On inclusionary zoning: Board Member Alex Sidles noted that inclusionary zoning programs—regulations requiring that a certain percentage of a project’s units be designated as affordable for lower-income residents—have had mixed results in other jurisdictions, including Mercer Island. He went on to ask whether such a program would be feasible given the typically small scale of development projects in Port Townsend. This appeared to be in response to the petitioners' argument that the city should have adopted inclusionary zoning mandates.
On the Planning Commission's role: The petitioners claimed that the process was "last-minute" when questions turned to public process.

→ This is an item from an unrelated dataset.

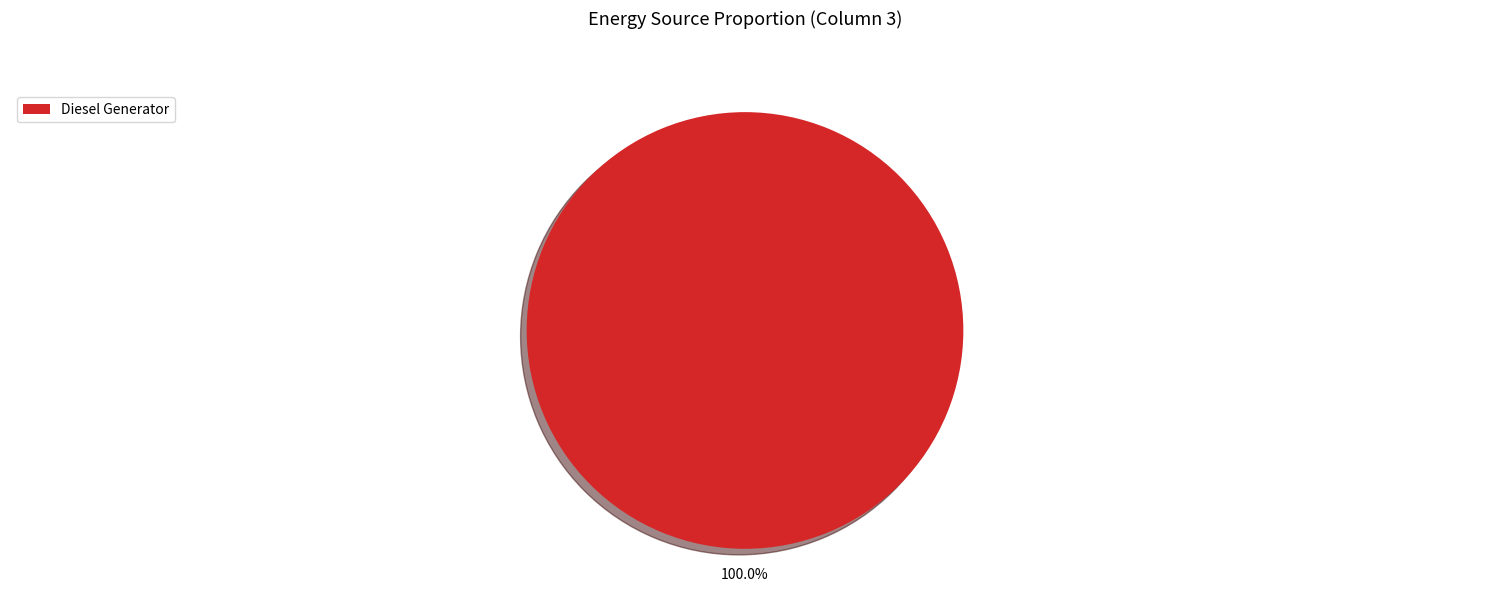

How many segments does this pie chart have?

1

The city argued that the sixplex concept had been discussed before the Planning Commission in both July and September 2025—even though the Planning Commission ultimately recommended a lower density, those discussions were part of the public process.
On land capacity: The Board pressed both parties about whether the city had adequately disaggregated income bands in its analysis. The petitioners maintained that the city's "in-house" disaggregation analysis was never shared with the public or the Council. The City maintained it had followed Commerce guidance and that its analysis properly accounted for all income bands.

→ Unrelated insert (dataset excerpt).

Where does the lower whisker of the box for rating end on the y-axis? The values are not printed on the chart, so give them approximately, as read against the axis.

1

On capital facilities and infrastructure: In response to petitioners' arguments that the city's Capital Facilities Plan was inadequate, Board members noted that the city had adopted a Transportation Level of Service (LOS) standard of "F" for urban arterial streets—a standard that Commerce guidance explicitly endorses as a valid local choice.
AHPT's press release: A tale of two narratives
AHPT’s July 13 press release frames the Growth Management Hearings Board hearing as a validation of their appeal, emphasizing that board members "asked pointed clarifying questions" about the city's affordability analysis and Capital Improvement Plan. The group highlighted their attorney Bryan Telegin's argument that the sixplex exception "blows the doors open to 6-12 plexes anywhere in town" with "no mandates or incentives for developers to include affordable units."
What the press release omits is how the hearing actually unfolded.
Board Chair Eichstaedt directly questioned AHPT's challenge, noting the city's existing code already allowed six units through conversions. Telegin conceded that the 32-unit density limit—which AHTP supports—underwent "a full and robust public participation program," a statement that undermines his client’s claims of an inadequate process. Board Member Sidles acknowledged Port Townsend had "done a much better job with subsidy analysis than Mercer Island did."
Sidles further noted that the city's subsidy methodology—assuming a full subsidy for all zero-to-80% AMI units—could overstate the funding gap, directly undercutting AHPT's affordability arguments. In other words, if a unit costs $307,000 to construct, the city assumes the full $307,000 would need to come from public funds, regardless of whether the future tenant earns 10% AMI (extremely low-income) or 79% AMI (just below the threshold). A household at 79% AMI can likely contribute something toward rent, reducing the subsidy needed, whereas a household at 10% AMI cannot. The group claimed that the city failed to demonstrate how it would pay for these affordable units, thus an overstated assumption of the funding gap could make the city’s plan more achievable.
AHPT, which was formed solely to challenge this plan, continues to frame its appeal as housing advocacy—yet this appeal is the only affordable housing effort the group seems to be undertaking so far.

The City, by contrast, is already a direct market participant in affordable housing through Evans Vista and has proposed concrete solutions. The hearing transcript reveals that the petitioners are struggling to justify why an exception—already permitted in a different form—warrants invalidating an entire comprehensive plan.